I wonder if this sequence is random or not at all.

[science_man_88]

Conditions for it to be 6 mod 7:

k=2 mod 3; m= 4 mod 6 or
k=1 mod 3; m= 3 mod 6

Now to work on conditions of primality or compositeness to contrast with.

[enzocreti]

Yes i know...it is surprising that i found five probable primes in a row congruent to 5 mod 7...i cannot explain that residue 5 occurring only 1/9 of the times

[enzocreti]

Quote:

Originally Posted by science_man_88

Conditions for it to be 6 mod 7:

k=2 mod 3; m= 4 mod 6 or
k=1 mod 3; m= 3 mod 6

Now to work on conditions of primality or compositeness to contrast with.

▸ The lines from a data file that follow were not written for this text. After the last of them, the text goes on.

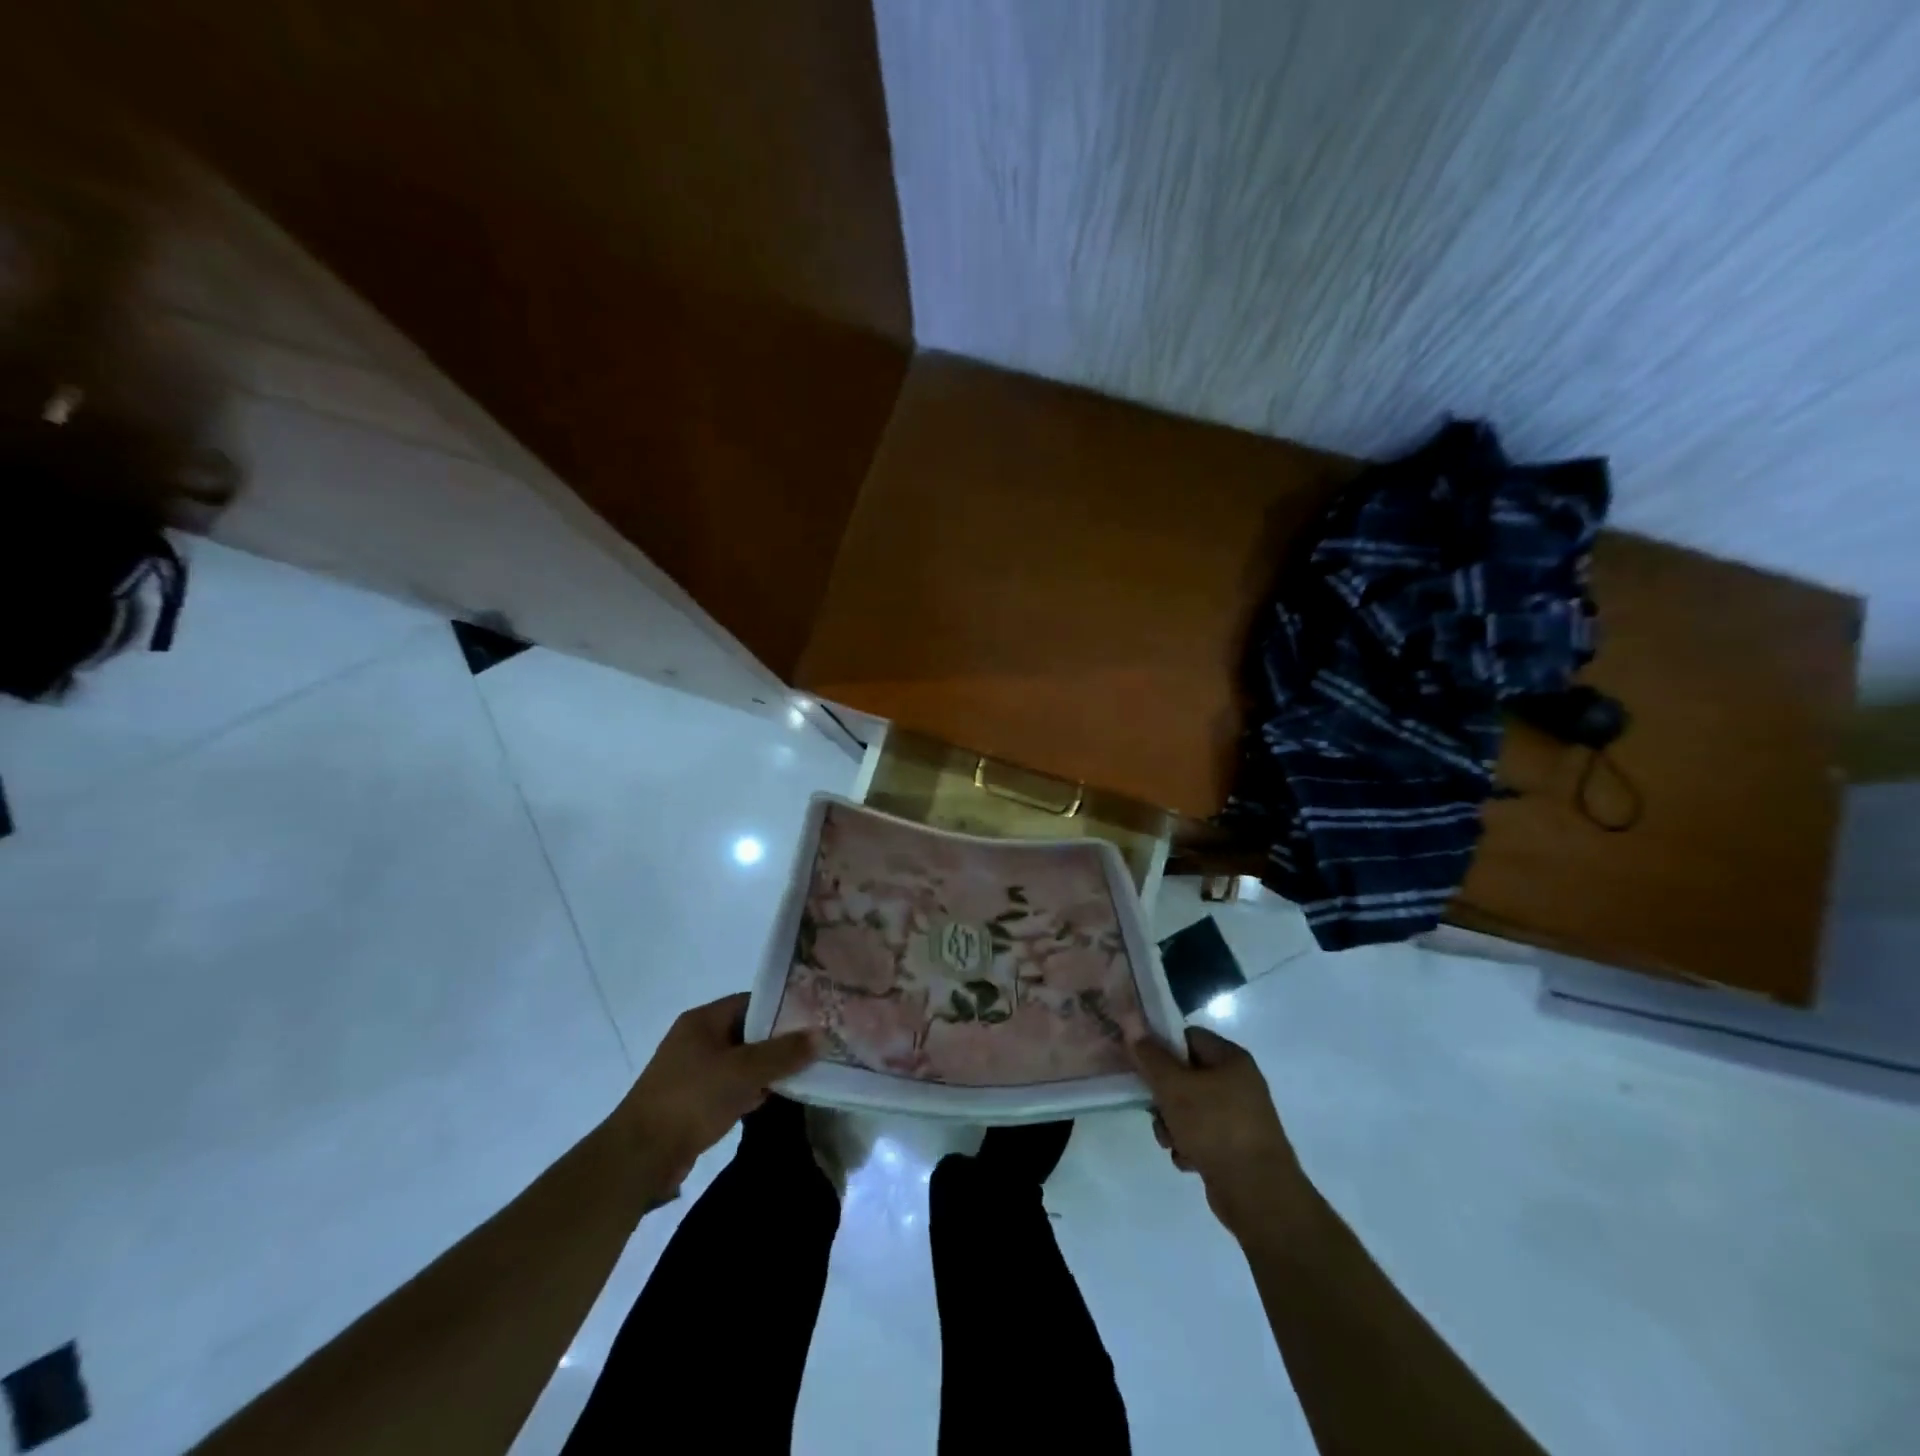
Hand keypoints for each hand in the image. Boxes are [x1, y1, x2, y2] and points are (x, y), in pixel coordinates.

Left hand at [611, 993, 818, 1196]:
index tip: (814, 1017)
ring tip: (805, 1071)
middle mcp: (697, 1040)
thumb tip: (821, 1035)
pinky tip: (775, 1098)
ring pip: (741, 1062)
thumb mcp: (743, 1071)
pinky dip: (751, 1091)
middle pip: (748, 1032)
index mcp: (703, 1021)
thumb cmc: (691, 1100)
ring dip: (767, 1069)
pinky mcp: (693, 1102)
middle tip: (815, 1045)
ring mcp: (693, 1072)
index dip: (783, 1007)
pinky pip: (731, 1087)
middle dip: (779, 1041)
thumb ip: (783, 1053)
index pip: (752, 1001)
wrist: (639, 1157)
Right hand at [1131, 1026, 1311, 1239]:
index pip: (1188, 1037)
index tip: (1141, 1064)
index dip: (1162, 1047)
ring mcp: (1239, 1117)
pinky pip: (1202, 1135)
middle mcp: (1239, 1083)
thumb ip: (1151, 1057)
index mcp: (1231, 1059)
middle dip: (1164, 1095)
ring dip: (1172, 1124)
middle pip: (1186, 1075)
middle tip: (1154, 1108)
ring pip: (1190, 1108)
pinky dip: (1189, 1145)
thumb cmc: (1215, 1127)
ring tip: (1170, 1141)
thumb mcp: (1174, 1087)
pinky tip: (1187, 1160)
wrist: (1258, 1194)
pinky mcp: (1236, 1147)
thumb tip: (1134, 1031)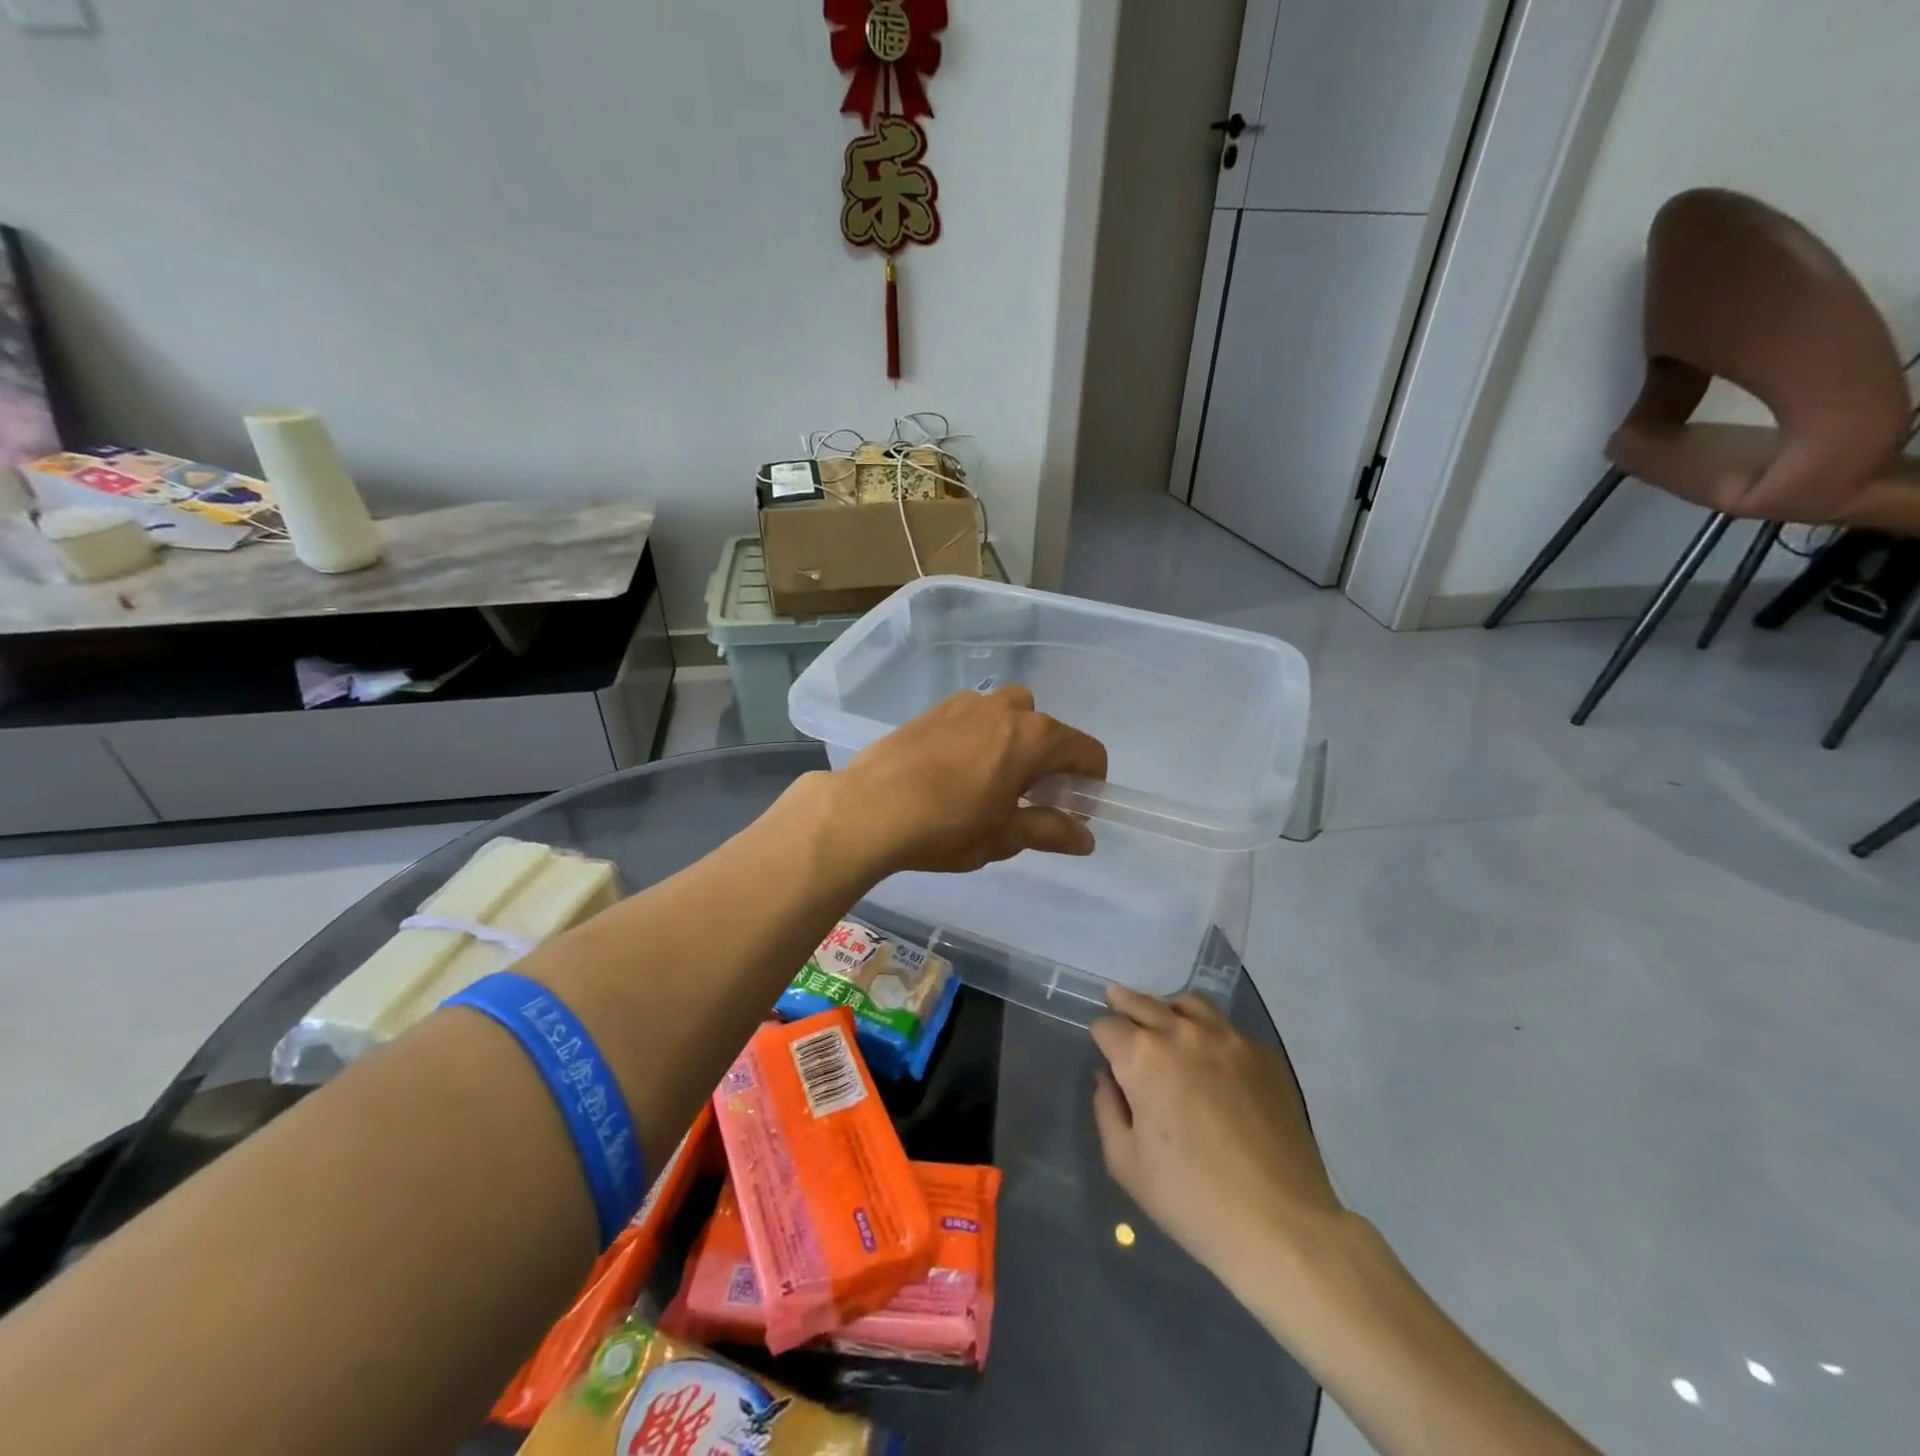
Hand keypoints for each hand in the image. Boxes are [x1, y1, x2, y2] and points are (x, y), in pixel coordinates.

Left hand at [832, 686, 1107, 874]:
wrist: (869, 808)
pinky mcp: (932, 711)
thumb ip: (1050, 830)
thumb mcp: (1004, 836)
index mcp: (1032, 736)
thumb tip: (1086, 838)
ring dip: (1014, 742)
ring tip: (992, 782)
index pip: (1086, 749)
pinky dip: (980, 738)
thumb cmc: (947, 826)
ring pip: (1007, 716)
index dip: (1090, 781)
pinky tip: (955, 772)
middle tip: (1031, 799)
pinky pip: (972, 718)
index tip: (1073, 810)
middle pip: (1046, 728)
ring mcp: (964, 705)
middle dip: (1050, 760)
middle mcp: (1004, 709)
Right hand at [1092, 986, 1344, 1284]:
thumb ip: (1107, 1110)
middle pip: (1144, 1002)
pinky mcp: (1264, 1055)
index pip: (1108, 1026)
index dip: (1100, 1036)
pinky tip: (1210, 1057)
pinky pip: (1226, 1028)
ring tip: (1165, 1023)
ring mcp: (1229, 1039)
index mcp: (1143, 1057)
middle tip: (1117, 1006)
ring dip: (1168, 1009)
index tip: (1103, 1049)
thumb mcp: (1126, 1164)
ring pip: (1189, 1003)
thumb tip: (1107, 1079)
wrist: (1282, 1224)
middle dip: (1125, 1005)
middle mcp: (1183, 1033)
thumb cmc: (1192, 1200)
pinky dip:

For k=92020, 174968, 176006, 181015, 285019 there are five probable primes congruent to 5 mod 7. This is even more surprising than res 6 not appearing. I wonder if this sequence is random but now i believe it is not

[science_man_88]

Quote:

Originally Posted by enzocreti

Yes i know...it is surprising that i found five probable primes in a row congruent to 5 mod 7...i cannot explain that residue 5 occurring only 1/9 of the times

Mod 7

but these lengths that define m aren't all equally likely. The have: 4,3,3,4,3,... for length m increasing by 1 each entry.

[enzocreti]

So can you explain why occurred five prp in a row?

[Dr Sardonicus]

Quote:

Originally Posted by enzocreti

The last five prp found are all congruent to 5 mod 7 that is surprising

If I have gotten the data right and have done my sums correctly, the values of n known so far yielding prps are

[2, 3, 4, 7, 8, 12, 19, 22, 36, 46, 51, 67, 79, 215, 359, 394, 451, 1323, 2131, 3336, 3371, 6231, 19179, 39699, 51456, 56238, 69660, 75894, 79798, 92020, 174968, 176006, 181015, 285019]

and the corresponding function values (mod 7) are

[3, 3, 3, 2, 5, 3, 1, 3, 3, 2, 3, 2, 1, 2, 4, 5, 4, 3, 1, 3, 3, 3, 3, 3, 3, 3, 3, 3, 4, 5, 5, 5, 5, 5].

I note that the nine consecutive values n = 3336, 3371, 6231, 19179, 39699, 51456, 56238, 69660, and 75894 all yield prp's congruent to 3 (mod 7).

I find this at least as surprising as five consecutive function values congruent to 5 (mod 7).

[enzocreti]

I am astonished that nobody can give me an explanation

[enzocreti]

Do you know some mathematician who can give an explanation to all these coincidences?